Records for this exercise:
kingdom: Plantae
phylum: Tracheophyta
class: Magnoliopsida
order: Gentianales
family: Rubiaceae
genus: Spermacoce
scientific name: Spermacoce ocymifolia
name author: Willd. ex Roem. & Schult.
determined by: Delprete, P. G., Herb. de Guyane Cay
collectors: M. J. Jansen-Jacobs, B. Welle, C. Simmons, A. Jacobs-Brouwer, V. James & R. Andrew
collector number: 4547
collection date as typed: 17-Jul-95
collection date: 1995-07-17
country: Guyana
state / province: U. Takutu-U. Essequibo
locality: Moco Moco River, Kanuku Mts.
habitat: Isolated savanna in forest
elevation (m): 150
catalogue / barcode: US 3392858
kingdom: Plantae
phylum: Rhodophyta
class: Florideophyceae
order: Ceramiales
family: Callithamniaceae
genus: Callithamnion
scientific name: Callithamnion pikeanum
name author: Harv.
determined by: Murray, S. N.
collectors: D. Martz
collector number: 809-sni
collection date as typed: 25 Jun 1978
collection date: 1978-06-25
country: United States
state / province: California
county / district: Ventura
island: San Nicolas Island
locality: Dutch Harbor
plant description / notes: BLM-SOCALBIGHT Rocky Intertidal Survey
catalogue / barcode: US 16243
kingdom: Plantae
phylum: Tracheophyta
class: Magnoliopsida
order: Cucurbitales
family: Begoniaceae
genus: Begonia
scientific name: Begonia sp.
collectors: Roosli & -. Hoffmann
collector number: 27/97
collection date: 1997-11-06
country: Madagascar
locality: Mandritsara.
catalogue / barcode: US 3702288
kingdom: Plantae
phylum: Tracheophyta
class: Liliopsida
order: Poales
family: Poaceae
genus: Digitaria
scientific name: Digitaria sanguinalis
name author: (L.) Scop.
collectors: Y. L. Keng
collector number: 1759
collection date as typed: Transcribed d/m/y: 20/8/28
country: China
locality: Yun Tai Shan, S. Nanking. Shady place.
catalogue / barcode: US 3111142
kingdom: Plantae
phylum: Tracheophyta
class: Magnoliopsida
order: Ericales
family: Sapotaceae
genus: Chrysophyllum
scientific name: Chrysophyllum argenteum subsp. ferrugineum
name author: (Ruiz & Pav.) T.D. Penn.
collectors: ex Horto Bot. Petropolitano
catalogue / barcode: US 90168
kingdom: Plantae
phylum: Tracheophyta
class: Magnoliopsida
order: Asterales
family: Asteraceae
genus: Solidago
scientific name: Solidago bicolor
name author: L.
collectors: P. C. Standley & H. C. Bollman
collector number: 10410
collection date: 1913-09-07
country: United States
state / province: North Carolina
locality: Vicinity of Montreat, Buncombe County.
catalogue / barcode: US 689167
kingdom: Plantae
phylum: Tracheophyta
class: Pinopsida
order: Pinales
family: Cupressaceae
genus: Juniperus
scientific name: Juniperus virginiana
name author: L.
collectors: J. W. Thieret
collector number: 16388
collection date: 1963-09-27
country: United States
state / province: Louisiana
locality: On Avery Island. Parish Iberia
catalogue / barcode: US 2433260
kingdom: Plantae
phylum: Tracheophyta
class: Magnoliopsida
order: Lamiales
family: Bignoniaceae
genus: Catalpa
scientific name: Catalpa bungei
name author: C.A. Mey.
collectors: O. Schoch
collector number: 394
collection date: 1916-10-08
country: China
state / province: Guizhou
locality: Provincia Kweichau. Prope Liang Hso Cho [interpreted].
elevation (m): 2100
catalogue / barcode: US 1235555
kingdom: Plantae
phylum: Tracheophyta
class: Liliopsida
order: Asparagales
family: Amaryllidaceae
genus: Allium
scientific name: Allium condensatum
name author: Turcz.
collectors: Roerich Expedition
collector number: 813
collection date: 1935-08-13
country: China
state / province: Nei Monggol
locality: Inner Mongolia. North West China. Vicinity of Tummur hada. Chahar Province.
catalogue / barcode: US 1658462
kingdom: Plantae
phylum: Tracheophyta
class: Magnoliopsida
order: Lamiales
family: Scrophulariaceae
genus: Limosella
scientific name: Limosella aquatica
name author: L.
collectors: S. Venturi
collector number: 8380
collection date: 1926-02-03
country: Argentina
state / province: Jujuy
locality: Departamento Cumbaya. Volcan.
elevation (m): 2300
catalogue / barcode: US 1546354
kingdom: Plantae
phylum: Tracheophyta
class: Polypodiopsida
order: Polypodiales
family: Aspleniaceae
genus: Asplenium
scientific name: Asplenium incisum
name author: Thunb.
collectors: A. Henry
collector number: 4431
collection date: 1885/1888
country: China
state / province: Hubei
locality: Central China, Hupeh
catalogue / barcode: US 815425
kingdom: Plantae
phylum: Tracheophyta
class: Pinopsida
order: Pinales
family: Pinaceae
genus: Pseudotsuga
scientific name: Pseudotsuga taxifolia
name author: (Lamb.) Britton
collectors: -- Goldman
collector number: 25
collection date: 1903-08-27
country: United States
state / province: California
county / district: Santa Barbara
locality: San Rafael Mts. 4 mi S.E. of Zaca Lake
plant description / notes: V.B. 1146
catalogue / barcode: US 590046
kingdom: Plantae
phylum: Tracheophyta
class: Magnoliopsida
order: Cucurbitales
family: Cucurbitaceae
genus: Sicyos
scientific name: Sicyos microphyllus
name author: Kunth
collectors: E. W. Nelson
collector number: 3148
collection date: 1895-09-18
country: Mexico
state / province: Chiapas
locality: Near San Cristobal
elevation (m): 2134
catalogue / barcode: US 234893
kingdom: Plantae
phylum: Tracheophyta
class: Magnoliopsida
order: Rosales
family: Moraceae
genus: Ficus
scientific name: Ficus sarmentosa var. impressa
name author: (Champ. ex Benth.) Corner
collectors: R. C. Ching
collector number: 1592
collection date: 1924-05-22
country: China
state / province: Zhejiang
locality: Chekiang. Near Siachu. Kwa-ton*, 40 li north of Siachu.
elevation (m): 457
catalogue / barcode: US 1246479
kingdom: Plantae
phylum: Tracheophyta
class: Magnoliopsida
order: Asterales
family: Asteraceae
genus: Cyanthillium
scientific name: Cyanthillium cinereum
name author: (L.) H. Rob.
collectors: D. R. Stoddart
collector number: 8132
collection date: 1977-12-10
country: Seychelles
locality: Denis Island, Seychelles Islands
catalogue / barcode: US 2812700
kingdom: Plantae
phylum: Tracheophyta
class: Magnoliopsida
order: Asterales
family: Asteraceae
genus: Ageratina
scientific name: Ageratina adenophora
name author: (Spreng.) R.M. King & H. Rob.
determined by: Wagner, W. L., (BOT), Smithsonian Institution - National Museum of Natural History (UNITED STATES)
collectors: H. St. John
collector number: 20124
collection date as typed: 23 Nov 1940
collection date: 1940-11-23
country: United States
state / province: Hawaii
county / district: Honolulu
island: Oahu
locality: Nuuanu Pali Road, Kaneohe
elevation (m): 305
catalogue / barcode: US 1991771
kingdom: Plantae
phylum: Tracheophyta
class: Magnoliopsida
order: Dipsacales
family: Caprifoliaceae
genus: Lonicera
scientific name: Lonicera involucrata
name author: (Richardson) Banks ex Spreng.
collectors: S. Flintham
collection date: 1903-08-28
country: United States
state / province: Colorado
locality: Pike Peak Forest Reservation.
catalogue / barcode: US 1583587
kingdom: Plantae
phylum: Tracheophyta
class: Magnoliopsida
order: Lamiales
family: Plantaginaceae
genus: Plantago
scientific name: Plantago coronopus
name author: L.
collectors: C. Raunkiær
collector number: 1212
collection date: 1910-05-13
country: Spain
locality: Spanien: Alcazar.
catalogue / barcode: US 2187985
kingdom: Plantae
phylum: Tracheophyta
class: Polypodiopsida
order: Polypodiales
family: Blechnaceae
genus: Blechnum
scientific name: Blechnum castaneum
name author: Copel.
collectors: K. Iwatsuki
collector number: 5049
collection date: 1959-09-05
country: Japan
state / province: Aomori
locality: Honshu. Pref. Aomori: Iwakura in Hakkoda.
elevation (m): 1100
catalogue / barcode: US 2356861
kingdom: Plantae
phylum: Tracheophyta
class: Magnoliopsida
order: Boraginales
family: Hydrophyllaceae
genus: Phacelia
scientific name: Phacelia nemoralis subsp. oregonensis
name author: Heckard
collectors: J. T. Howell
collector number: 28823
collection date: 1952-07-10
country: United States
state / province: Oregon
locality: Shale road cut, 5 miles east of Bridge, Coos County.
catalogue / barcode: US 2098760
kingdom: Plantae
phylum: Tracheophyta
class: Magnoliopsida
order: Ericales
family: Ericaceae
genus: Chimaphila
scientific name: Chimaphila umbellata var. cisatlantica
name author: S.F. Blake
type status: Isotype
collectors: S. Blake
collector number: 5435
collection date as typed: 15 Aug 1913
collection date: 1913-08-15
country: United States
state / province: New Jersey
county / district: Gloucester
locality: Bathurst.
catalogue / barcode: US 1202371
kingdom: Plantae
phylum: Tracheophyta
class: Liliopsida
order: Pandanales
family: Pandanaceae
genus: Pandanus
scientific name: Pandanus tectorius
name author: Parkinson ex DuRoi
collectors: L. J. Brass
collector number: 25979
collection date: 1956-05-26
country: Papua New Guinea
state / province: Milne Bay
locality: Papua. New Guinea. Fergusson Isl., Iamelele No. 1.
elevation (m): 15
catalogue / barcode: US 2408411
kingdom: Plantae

Task instructions: Copy the data word for word, starting at the line that contains "name author: Kunth" and stopping after the line that contains "collectors: R. C. Ching".

Reply:
name author: Kunth
collectors: E. W. Nelson
collector number: 3148
collection date: 1895-09-18
country: Mexico
state / province: Chiapas
locality: Near San Cristobal
elevation (m): 2134
catalogue / barcode: US 234893
kingdom: Plantae
phylum: Tracheophyta
class: Magnoliopsida
order: Rosales
family: Moraceae
genus: Ficus
scientific name: Ficus sarmentosa var. impressa
name author: (Champ. ex Benth.) Corner
collectors: R. C. Ching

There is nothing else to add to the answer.